What you need to do
Below are the entries. Transcribe exactly the lines from the one with "called prior to" through the one with "if the condition didn't", ends included, and leave out all others.

Record set

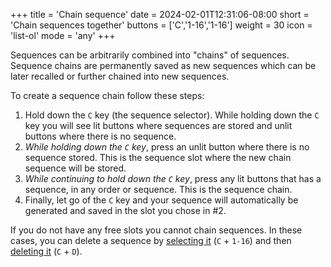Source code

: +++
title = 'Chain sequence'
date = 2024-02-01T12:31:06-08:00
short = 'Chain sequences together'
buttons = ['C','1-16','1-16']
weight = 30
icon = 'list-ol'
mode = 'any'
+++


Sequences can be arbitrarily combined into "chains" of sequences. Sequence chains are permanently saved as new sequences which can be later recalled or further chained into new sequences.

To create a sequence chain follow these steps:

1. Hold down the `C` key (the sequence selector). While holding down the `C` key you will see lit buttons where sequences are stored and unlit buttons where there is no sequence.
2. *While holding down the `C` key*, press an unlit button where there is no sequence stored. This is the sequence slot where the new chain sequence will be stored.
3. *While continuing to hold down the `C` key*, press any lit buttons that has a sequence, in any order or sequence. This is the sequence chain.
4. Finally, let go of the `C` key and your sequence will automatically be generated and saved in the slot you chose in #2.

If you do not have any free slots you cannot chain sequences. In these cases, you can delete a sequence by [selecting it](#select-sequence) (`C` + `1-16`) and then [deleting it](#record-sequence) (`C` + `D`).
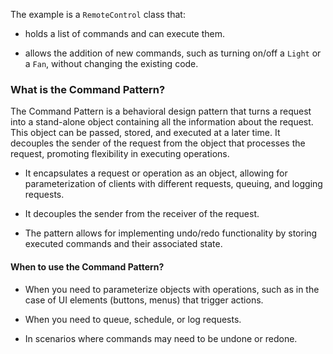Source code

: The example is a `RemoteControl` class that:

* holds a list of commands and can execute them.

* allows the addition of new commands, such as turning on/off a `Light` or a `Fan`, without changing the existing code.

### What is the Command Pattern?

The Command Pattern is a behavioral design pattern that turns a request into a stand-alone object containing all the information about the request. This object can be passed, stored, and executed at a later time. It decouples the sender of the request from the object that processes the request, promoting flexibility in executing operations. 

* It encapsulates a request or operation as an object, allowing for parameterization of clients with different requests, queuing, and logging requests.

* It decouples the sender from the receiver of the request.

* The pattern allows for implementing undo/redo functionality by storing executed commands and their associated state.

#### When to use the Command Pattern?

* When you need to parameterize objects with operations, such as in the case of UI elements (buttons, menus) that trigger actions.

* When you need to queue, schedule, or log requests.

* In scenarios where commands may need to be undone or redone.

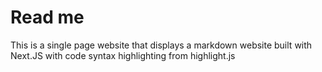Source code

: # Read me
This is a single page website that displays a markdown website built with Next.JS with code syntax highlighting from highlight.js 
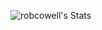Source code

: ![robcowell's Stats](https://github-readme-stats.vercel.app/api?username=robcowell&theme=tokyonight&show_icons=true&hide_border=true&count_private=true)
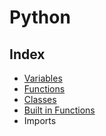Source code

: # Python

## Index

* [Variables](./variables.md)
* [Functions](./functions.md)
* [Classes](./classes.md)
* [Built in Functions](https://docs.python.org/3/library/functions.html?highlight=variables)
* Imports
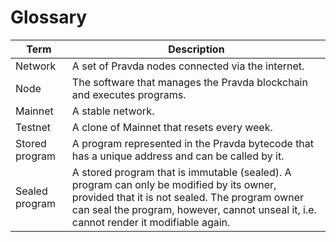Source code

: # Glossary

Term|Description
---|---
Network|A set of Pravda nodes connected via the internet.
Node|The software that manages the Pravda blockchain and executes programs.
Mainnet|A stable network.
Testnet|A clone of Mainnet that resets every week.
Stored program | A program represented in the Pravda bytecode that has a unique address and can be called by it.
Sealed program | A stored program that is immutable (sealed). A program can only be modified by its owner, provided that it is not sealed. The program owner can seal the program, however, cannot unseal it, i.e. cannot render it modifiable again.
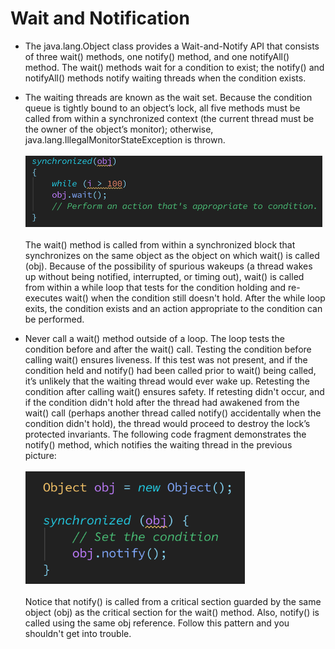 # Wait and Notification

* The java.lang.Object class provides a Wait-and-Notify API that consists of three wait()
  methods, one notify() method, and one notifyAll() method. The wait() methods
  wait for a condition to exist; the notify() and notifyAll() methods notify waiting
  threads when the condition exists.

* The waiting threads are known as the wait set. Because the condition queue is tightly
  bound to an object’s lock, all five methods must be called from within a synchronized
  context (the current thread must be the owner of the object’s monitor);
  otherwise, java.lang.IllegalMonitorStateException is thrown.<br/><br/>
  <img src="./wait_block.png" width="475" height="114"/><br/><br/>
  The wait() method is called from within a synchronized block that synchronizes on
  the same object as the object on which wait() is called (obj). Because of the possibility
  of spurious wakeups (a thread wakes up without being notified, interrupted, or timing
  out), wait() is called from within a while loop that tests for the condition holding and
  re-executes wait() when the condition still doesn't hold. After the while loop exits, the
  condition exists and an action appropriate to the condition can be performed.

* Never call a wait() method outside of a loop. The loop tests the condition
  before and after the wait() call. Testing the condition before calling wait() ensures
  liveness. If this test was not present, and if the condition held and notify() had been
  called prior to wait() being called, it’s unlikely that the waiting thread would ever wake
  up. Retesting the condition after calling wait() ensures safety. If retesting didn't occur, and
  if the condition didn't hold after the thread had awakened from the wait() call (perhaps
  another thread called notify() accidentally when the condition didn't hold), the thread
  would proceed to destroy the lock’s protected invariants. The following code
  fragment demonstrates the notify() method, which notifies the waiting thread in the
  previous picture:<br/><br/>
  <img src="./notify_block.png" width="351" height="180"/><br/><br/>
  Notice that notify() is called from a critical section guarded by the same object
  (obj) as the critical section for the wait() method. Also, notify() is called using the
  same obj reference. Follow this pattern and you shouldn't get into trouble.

---

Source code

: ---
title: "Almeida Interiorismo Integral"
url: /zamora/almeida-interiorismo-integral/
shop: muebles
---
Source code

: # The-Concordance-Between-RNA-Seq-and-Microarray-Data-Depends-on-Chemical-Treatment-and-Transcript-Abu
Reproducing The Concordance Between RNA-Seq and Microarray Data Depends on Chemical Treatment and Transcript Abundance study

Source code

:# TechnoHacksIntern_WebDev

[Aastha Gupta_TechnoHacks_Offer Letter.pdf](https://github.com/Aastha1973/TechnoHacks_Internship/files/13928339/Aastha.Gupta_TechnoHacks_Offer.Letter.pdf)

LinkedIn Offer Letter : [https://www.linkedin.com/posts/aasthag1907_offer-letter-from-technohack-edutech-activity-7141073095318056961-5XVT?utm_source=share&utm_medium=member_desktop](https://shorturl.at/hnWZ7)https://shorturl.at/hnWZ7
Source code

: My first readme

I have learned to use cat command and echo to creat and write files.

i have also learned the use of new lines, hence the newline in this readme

==

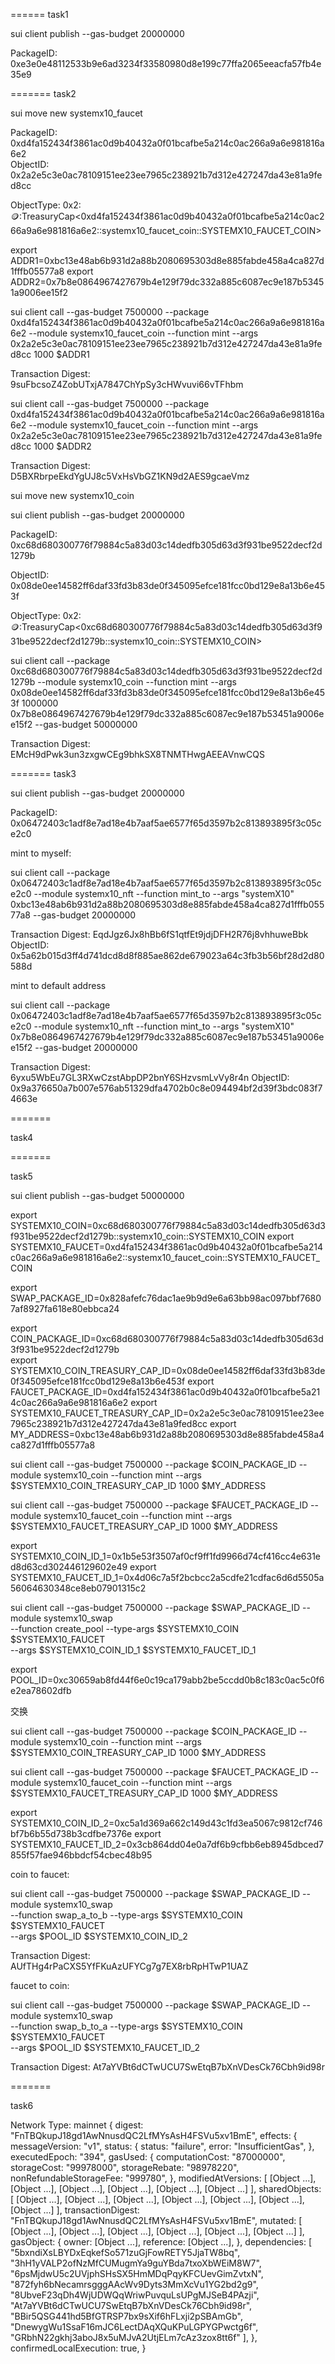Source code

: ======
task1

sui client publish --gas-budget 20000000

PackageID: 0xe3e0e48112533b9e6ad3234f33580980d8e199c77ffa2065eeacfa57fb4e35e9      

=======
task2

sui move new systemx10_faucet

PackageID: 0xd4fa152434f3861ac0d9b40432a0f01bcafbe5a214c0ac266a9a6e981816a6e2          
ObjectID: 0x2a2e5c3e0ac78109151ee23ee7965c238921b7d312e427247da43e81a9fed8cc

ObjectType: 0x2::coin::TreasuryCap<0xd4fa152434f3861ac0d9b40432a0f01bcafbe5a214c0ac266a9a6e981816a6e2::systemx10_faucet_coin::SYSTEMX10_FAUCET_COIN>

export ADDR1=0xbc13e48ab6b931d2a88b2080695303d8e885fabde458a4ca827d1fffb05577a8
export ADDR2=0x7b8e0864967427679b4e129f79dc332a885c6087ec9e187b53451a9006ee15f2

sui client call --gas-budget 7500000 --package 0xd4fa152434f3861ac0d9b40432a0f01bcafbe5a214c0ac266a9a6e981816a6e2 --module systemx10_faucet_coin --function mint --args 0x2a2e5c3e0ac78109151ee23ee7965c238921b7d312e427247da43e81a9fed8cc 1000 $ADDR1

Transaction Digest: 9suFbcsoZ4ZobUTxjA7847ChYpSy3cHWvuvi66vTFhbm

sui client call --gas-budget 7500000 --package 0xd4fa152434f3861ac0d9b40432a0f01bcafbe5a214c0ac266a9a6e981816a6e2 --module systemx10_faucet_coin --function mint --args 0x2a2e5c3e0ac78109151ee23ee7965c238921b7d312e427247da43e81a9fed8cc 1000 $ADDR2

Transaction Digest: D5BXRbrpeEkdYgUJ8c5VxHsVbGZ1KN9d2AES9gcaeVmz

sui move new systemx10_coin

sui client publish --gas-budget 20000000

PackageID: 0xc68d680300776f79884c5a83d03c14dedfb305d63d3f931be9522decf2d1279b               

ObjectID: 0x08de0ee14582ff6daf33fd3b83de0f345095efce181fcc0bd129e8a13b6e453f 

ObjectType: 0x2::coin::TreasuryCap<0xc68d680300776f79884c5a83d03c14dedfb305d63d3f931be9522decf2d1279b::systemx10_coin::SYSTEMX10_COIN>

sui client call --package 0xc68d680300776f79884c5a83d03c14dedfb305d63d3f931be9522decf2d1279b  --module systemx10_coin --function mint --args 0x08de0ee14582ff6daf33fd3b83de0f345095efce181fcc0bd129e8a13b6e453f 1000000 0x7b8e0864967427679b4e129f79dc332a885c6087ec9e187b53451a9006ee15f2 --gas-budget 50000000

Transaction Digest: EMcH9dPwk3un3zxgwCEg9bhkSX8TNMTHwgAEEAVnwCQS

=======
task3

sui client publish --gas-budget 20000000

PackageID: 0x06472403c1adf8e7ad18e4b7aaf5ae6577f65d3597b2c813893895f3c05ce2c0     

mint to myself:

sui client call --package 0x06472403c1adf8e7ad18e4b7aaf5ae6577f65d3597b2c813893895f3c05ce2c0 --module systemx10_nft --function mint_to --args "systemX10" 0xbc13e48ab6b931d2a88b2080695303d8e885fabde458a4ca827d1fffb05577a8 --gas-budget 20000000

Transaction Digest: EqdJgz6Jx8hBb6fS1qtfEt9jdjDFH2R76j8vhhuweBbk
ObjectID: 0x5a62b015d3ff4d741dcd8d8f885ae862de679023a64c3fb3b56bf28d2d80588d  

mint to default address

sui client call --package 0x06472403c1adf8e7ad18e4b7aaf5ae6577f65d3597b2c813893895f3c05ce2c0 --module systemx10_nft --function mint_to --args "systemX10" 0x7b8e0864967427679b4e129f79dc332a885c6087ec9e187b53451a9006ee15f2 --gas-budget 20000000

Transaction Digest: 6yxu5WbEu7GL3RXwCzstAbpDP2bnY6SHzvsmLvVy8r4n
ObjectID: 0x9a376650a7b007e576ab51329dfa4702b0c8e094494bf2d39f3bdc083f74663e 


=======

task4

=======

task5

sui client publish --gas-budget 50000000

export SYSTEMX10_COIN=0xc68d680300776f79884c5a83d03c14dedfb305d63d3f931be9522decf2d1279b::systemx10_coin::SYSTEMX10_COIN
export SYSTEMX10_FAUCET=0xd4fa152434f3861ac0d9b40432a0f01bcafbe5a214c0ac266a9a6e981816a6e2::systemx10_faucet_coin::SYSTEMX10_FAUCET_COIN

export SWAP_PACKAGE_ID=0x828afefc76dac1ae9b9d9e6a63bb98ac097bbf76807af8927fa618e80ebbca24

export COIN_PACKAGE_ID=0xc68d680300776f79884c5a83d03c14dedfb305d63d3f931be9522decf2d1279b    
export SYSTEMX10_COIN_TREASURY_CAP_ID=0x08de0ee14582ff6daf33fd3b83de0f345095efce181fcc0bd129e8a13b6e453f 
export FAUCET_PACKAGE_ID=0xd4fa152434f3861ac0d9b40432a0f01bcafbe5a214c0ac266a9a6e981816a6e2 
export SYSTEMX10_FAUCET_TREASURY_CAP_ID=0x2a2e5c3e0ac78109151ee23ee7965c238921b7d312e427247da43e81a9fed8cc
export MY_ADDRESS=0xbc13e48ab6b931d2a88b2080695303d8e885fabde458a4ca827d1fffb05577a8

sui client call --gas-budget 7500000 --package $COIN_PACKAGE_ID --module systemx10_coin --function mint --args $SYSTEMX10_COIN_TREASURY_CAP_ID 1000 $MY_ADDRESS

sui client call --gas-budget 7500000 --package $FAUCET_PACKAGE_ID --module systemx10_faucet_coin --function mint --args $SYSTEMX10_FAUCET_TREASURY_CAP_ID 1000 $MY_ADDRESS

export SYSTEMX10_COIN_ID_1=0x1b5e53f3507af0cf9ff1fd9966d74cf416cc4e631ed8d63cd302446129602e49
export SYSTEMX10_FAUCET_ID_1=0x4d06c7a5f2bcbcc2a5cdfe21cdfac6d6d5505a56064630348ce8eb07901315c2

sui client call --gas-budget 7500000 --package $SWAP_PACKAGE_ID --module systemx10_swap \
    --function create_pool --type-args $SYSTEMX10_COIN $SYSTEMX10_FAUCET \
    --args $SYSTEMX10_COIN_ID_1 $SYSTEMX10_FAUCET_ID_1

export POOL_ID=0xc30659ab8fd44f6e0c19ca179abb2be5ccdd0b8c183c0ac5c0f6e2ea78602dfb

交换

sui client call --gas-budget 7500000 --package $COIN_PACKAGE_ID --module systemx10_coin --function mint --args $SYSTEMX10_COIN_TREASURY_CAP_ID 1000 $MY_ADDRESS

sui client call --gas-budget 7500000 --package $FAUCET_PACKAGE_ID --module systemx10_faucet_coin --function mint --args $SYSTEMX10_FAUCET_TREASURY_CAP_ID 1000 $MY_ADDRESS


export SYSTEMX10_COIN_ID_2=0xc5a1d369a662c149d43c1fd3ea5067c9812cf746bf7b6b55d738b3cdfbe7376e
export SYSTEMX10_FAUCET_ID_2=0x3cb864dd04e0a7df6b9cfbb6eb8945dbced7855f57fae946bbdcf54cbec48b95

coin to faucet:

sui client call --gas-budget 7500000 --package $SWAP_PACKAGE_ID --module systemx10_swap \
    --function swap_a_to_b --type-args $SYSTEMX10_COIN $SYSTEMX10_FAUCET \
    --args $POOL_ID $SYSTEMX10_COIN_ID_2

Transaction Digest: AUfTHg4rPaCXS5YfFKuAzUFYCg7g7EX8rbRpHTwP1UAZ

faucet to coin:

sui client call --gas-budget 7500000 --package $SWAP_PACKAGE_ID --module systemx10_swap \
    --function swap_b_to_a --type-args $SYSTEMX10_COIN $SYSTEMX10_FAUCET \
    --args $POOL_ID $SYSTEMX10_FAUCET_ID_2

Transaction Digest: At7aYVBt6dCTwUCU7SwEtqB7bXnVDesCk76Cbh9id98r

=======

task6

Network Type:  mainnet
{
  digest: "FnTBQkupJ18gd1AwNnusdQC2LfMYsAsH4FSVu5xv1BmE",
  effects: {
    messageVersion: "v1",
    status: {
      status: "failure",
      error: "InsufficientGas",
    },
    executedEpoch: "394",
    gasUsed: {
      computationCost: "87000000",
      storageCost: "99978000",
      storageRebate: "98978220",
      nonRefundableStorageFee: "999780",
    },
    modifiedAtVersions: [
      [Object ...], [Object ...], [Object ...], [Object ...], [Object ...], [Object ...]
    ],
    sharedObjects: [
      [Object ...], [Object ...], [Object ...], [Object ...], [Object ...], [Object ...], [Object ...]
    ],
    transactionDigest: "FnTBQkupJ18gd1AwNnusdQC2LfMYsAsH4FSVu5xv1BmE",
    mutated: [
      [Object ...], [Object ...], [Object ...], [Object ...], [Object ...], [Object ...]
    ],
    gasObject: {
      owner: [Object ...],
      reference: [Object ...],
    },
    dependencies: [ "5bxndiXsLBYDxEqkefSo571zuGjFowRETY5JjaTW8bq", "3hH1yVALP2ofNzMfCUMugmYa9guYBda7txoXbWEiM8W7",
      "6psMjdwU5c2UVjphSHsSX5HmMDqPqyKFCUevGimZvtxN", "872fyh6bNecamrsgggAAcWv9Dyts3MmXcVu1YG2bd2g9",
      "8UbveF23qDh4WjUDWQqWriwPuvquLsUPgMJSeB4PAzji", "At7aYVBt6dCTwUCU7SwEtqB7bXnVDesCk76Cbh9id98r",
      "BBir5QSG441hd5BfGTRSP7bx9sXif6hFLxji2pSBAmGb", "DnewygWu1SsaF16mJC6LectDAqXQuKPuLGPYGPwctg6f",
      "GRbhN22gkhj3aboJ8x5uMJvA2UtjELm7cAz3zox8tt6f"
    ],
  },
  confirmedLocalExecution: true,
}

Expected answer
  called prior to wait() being called, it’s unlikely that the waiting thread would ever wake
  up. Retesting the condition after calling wait() ensures safety. If retesting didn't occur, and
  if the condition didn't hold after the thread had awakened from the wait() call (perhaps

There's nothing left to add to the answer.